Chapter 11 - God Spiked the Integers

This chapter described some of the most common generalized linear models, those used to model counts. It is important to never convert counts to proportions before analysis, because doing so destroys information about sample size. A fundamental difficulty with these models is that parameters are on a different scale, typically log-odds (for binomial) or log-rate (for Poisson), than the outcome variable they describe. Therefore computing implied predictions is even more important than before.

Place each answer inside the code chunk (grey box). The code chunks should contain a text response or a code that completes/answers the question or activity requested. Problems are labeled Easy (E), Medium (M), and Hard(H).

Finally, upon completion, name your final output .html file as: YourName_ANLY505-Year-Semester.html and publish the assignment to your R Pubs account and submit the link to Canvas. Each question is worth 5 points.

Questions

11E1. If an event has probability 0.35, what are the log-odds of this event?

log( 0.35 / (1 - 0.35))
## [1] -0.6190392

11E2. If an event has log-odds 3.2, what is the probability of this event?

1 / (1 + exp(-3.2))
## [1] 0.9608343

11E3. Suppose that a coefficient in a logistic regression has value 1.7. What does this imply about the proportional change in odds of the outcome?

exp(1.7)
## [1] 5.473947
#The odds would increase by 447%

11E4. Why do Poisson regressions sometimes require the use of an offset? Provide an example.

#Poisson Regression assumes that the rate of an event is constant and an offset is needed to account for the different times of an event. For example, in one city, they might collect garbage every week while another city collects garbage every two weeks. 

11M1. As explained in the chapter, binomial data can be organized in aggregated and disaggregated forms, without any impact on inference. But the likelihood of the data does change when the data are converted between the two formats. Can you explain why?

#The data change when it gets converted between the two format because the aggregated form involves a extra log-odd factor

11M2. If a coefficient in a Poisson regression has value 1.7, what does this imply about the change in the outcome?

#It means that there are 5.5 times more events happening in the same time interval

11M3. Explain why the logit link is appropriate for a binomial generalized linear model.

#The binominal generalized linear model has probability as its main parameter and the logit link maps a probability onto the real line.

11M4. Explain why the log link is appropriate for a Poisson generalized linear model.

#The Poisson linear model has the rate which gives the number of events per time interval and has to be positive. 

11M5. What would it imply to use a logit link for the mean of a Poisson generalized linear model? Can you think of a real research problem for which this would make sense?

#Using a logit link implies that it is between 0 to 1 so on average there are less than one event in that interval.
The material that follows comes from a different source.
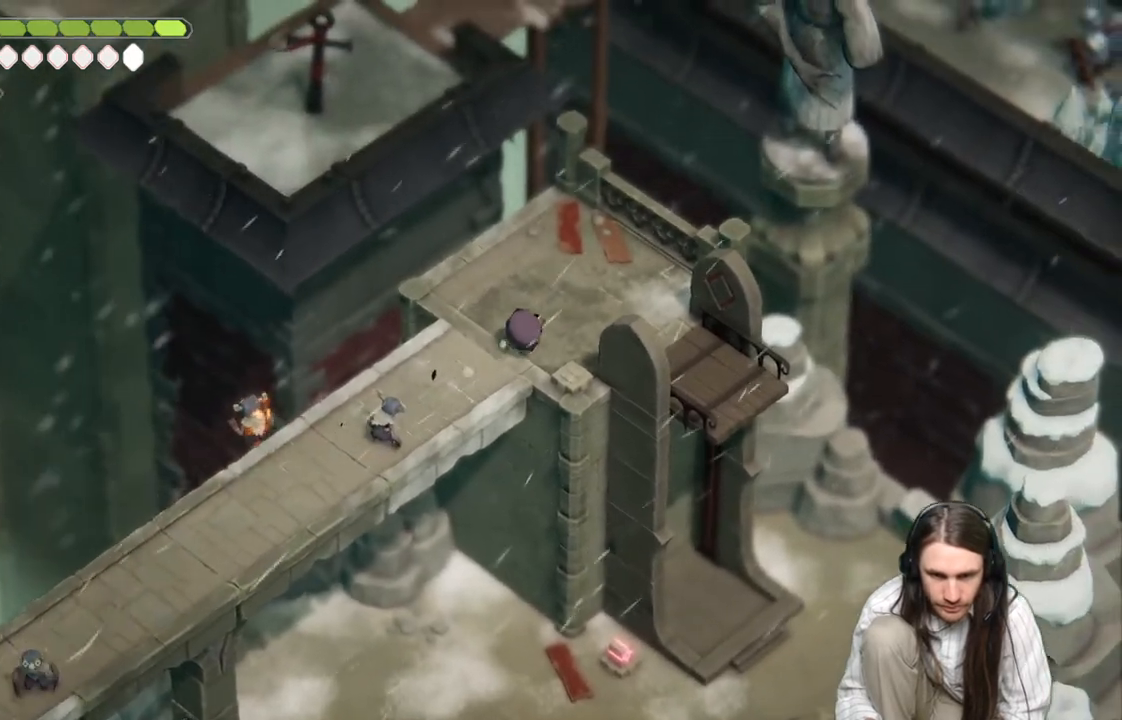
{"buttons": ["L2", "R2"], "left_stick": "down-left", "right_stick": "center", "events": [[17, "R2", "down"]]}
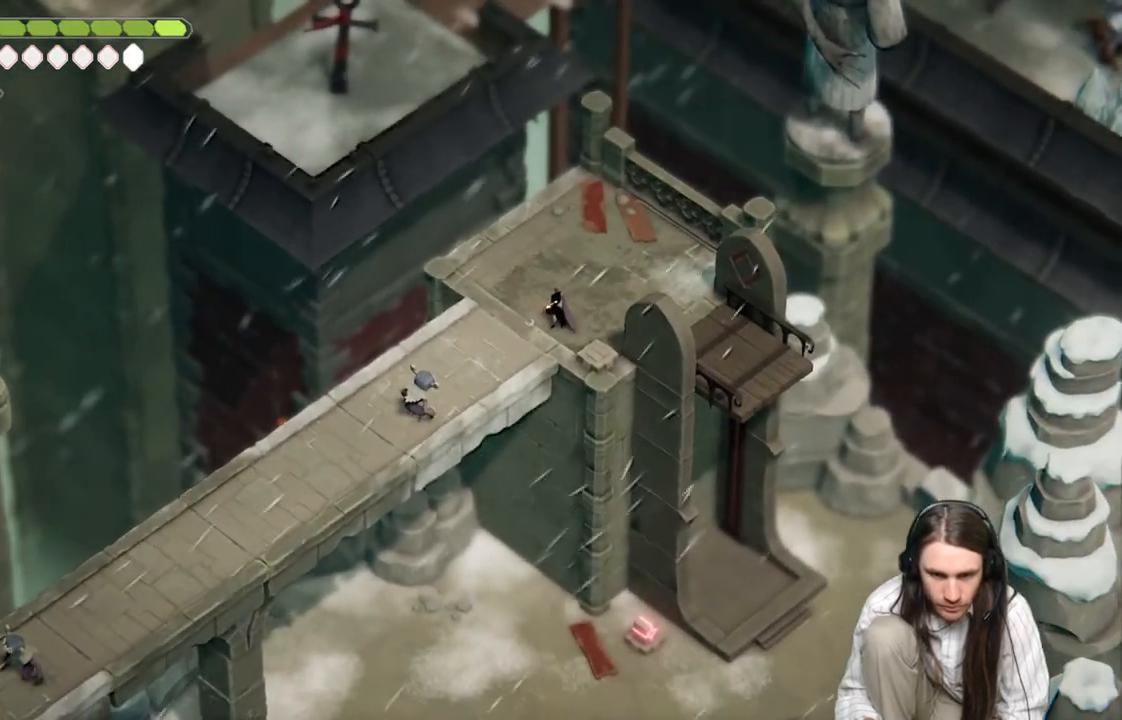
{"buttons": [], "left_stick": "down-left", "right_stick": "center", "events": [[183, "R2", "up"], [467, "L2", "up"]]}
This would make sense for the garbage truck scenario within a short time period as the chances of the event happening is low.

11M6. State the constraints for which the binomial and Poisson distributions have maximum entropy.Are the constraints different at all for binomial and Poisson? Why or why not?
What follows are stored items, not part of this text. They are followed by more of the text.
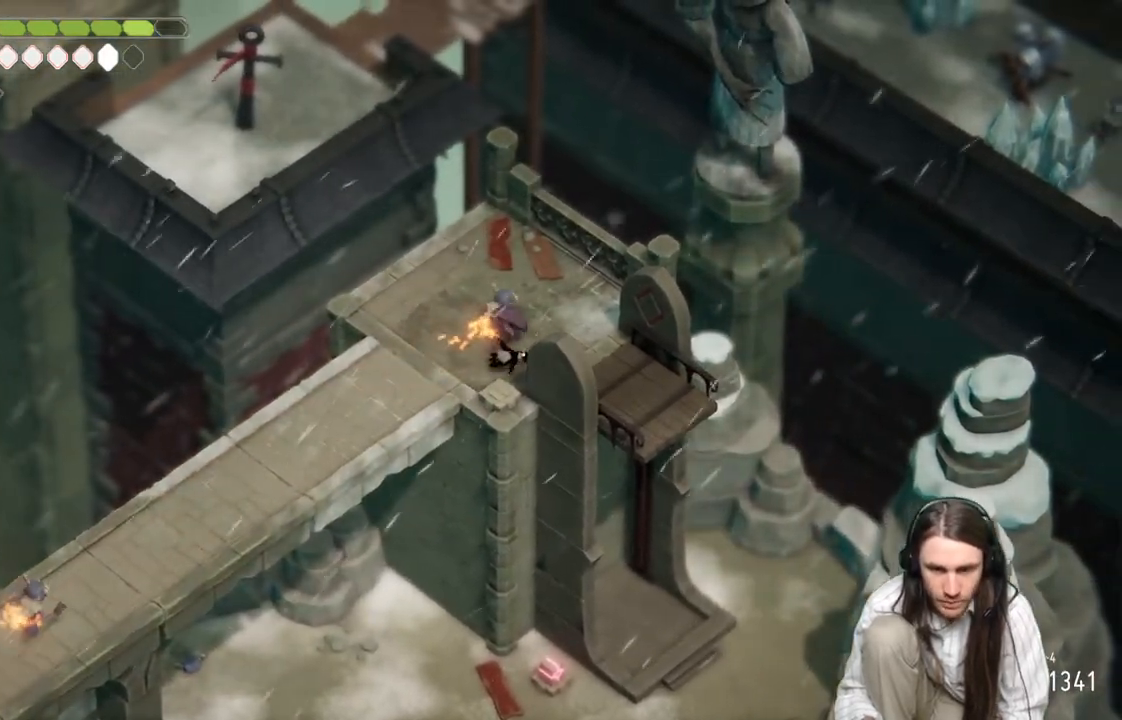
{"buttons": [], "left_stick": "center", "right_stick": "center", "events": [[150, "left_stick", "up-left"], [400, "left_stick", "center"]]}
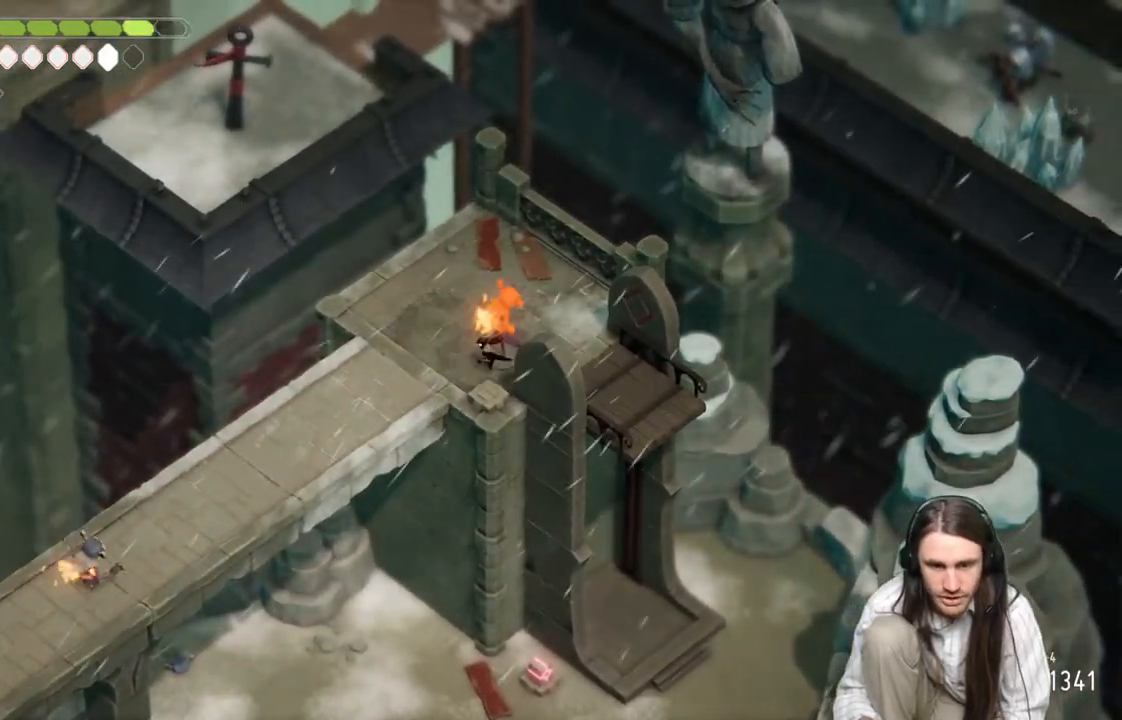
{"buttons": [], "left_stick": "up", "right_stick": "center", "events": [[217, "left_stick", "up"], [350, "L1", "down"], [467, "L1", "up"]]}
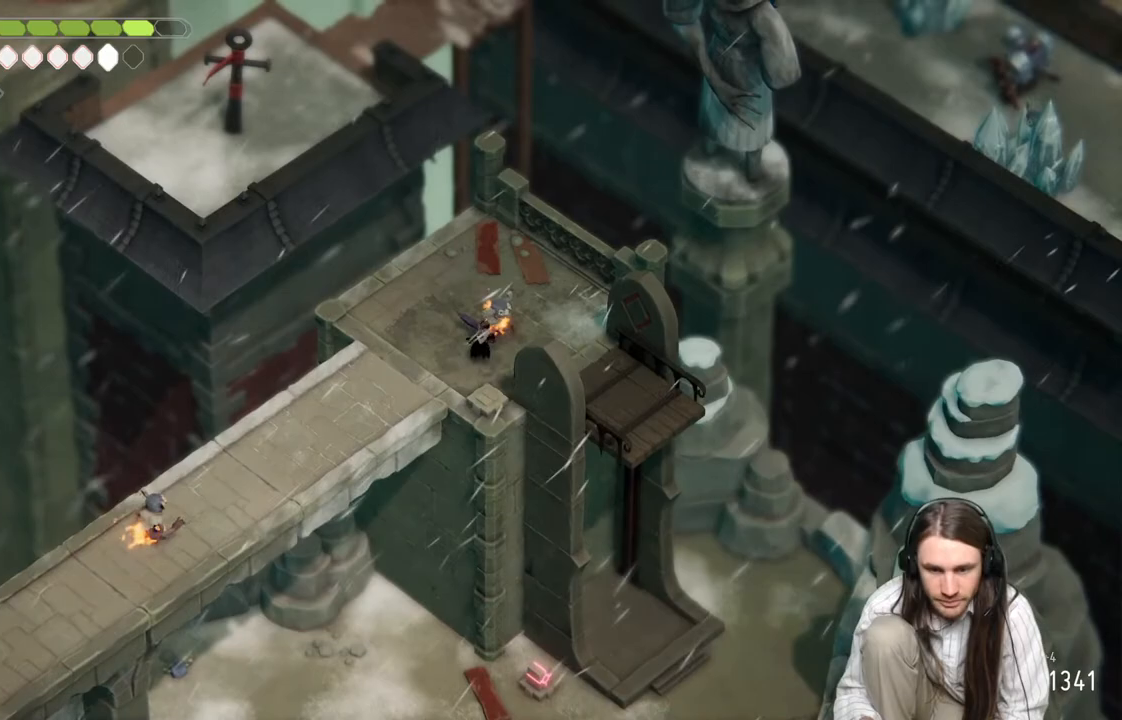
{"buttons": [], "left_stick": "up", "right_stick": "center", "events": [[50, "L1", "down"], [167, "L1", "up"], [233, "L1", "down"], [367, "L1", "up"]]}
#They have maximum entropy when each trial results in one of the two events and the expected value is constant. 

11M7. Use quap to construct a quadratic approximate posterior distribution for the chimpanzee model that includes a unique intercept for each actor, m11.4 (page 330). Compare the quadratic approximation to the posterior distribution produced instead from MCMC. Can you explain both the differences and the similarities between the approximate and the MCMC distributions? Relax the prior on the actor intercepts to Normal(0,10). Re-estimate the posterior using both ulam and quap. Do the differences increase or decrease? Why?

11M8. Revisit the data(Kline) islands example. This time drop Hawaii from the sample and refit the models. What changes do you observe?

11H1. Use WAIC or PSIS to compare the chimpanzee model that includes a unique intercept for each actor, m11.4 (page 330), to the simpler models fit in the same section. Interpret the results.